A list of the observations on the second night is given in Table 3.3. Each run typically comprised between $5000$ and $24000$ frames over a period of $30$--$160$ $s$. Target stars, both single stars and binaries, were chosen principally lying in the declination range $10^{\circ}$--$20^{\circ}$ and close to the meridian, so that most of the data was taken at zenith angles $<20^{\circ}$. Zenith angles up to $50^{\circ}$ were explored later in the night, and the effects of atmospheric dispersion became significant, since no corrective optics were employed. As on the first night, a small number of short exposures in each run were mis-recorded, and these exposures were excluded from further analysis.

Table 3.3: Observations on the second night of NOT technical time in May 2000.

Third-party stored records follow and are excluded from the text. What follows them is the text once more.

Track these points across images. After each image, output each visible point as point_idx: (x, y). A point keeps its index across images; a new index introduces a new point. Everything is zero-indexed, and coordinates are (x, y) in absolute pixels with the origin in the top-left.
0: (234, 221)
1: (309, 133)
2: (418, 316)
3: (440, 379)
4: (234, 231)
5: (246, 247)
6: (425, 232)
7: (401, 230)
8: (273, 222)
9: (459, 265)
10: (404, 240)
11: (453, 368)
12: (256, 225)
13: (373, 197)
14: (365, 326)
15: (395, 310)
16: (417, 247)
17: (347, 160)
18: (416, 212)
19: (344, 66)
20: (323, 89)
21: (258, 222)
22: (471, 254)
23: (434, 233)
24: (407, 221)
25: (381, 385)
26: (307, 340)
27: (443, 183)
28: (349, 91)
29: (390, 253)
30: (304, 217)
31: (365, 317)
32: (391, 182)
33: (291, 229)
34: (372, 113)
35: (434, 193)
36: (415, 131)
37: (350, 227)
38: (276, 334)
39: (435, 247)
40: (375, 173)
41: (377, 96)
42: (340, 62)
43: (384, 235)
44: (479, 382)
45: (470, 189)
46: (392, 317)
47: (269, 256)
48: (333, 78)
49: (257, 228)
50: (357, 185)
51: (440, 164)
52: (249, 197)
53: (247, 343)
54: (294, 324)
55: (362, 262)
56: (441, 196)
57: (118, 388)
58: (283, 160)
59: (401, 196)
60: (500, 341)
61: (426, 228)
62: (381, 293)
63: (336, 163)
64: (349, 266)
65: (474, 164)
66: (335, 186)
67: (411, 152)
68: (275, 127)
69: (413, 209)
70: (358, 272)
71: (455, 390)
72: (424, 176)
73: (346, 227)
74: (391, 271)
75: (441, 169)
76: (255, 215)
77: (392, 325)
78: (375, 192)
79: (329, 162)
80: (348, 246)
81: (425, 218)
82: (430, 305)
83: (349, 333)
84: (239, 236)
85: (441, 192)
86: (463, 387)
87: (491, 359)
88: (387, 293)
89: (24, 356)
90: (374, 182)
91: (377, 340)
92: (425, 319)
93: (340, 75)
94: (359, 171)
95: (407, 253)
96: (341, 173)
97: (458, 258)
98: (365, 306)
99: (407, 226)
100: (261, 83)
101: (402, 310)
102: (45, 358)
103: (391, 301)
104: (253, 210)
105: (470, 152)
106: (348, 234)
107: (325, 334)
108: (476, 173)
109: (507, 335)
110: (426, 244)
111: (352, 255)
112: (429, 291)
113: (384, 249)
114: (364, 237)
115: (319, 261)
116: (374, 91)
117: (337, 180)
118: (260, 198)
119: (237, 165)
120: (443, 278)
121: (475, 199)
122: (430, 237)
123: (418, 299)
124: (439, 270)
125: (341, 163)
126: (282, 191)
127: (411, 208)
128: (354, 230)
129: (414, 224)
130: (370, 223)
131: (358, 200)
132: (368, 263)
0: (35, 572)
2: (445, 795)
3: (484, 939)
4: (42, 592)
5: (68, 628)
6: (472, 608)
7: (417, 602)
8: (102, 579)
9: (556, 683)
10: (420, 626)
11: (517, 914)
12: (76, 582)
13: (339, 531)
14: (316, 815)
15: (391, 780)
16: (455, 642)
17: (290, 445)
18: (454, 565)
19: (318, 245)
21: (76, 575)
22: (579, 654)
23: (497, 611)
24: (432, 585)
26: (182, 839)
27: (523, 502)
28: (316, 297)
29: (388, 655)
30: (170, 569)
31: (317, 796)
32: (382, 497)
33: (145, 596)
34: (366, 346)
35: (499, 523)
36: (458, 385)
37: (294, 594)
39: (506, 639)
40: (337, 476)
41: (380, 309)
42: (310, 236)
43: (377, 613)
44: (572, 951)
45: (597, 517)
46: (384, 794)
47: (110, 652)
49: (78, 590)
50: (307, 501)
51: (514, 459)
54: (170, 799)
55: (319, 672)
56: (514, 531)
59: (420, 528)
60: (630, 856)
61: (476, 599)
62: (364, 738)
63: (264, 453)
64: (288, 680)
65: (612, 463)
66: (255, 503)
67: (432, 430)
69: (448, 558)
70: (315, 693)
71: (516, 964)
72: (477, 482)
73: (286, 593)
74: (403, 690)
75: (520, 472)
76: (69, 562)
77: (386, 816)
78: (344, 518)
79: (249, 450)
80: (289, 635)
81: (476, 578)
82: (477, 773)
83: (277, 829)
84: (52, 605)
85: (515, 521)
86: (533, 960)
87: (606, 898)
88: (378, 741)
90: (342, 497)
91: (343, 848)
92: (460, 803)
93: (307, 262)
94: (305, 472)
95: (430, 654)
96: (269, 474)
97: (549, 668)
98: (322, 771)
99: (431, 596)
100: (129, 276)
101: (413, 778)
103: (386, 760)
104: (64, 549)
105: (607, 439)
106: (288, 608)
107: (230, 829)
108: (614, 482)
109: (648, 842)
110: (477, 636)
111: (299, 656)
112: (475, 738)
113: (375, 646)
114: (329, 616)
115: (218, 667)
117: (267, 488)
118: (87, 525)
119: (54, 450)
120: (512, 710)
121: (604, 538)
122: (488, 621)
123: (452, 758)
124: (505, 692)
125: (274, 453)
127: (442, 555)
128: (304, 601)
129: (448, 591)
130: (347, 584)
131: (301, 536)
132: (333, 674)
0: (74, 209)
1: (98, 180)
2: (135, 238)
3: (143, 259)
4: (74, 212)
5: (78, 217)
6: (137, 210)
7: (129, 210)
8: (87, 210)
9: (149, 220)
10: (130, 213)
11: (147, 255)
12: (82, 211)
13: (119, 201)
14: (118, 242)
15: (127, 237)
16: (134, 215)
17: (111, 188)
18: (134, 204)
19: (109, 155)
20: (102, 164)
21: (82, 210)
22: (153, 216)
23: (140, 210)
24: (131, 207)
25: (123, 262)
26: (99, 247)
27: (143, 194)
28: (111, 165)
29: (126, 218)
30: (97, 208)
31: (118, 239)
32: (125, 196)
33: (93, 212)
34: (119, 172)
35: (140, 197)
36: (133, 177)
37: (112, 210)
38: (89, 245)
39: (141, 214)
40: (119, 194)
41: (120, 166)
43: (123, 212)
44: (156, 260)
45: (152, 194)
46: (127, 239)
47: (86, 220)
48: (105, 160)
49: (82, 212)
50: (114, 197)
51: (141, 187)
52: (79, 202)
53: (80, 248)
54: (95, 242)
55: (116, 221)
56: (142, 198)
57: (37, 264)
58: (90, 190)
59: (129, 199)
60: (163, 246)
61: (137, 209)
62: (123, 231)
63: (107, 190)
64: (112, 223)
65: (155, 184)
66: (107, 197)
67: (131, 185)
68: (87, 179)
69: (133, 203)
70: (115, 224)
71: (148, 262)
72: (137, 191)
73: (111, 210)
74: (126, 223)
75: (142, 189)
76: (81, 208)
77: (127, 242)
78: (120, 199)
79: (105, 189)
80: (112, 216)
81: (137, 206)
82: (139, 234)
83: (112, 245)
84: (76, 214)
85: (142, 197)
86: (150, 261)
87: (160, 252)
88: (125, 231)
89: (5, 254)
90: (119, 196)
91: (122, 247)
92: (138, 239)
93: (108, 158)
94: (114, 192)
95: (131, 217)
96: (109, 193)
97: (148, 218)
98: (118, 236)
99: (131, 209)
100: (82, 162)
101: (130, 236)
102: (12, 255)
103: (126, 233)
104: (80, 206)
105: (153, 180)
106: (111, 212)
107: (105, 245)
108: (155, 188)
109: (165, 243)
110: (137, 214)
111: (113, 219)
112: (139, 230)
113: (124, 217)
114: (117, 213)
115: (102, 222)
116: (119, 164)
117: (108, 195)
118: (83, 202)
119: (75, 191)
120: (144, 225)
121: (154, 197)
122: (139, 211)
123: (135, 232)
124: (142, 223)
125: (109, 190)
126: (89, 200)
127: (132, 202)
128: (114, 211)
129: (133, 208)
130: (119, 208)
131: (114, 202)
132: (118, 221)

Target	Frame rate / Hz	Number of exposures	Seeing FWHM / as	Strehl ratio for best 1% of exposures
alpha Leonis	185	6000	0.71	0.079
gamma Leonis	159	5000	0.65	0.092
gamma Leonis	182	5000	0.54	0.099
zeta Bootis	152	24000	0.58a	0.20
zeta Bootis	152	24000	0.64a	0.17
CN Bootis	152	2000	0.58	0.084
alpha Herculis	191	6000	0.42	0.21
alpha Herculis	191	6000	0.38	0.21
beta Delphini	373	10000	0.52	0.20b
beta Delphini	257	10000	0.40	0.18b
beta Delphini	190	10000	0.60	0.16b
alpha Delphini	180	10000	0.47	0.18b
alpha Delphini	180	10000	0.57	0.20b

^a Approximate value after accounting for tracking error
^b The Strehl ratio was reduced by atmospheric dispersion at high zenith angle

Figure 3.7 shows the wind speed during the observations at the NOT in May 2000. These measurements were taken at the top of the NOT weather mast situated at the right hand side of Figure 3.1, a few tens of metres from the telescope.

Figure 3.7: The wind speed measured at the NOT weather station during the observations in May 2000. The times that four runs were taken are indicated by the star names on the graph. The wind speed was typically in the range $1$--$6$ $m$ $s^{-1}$ for these observations.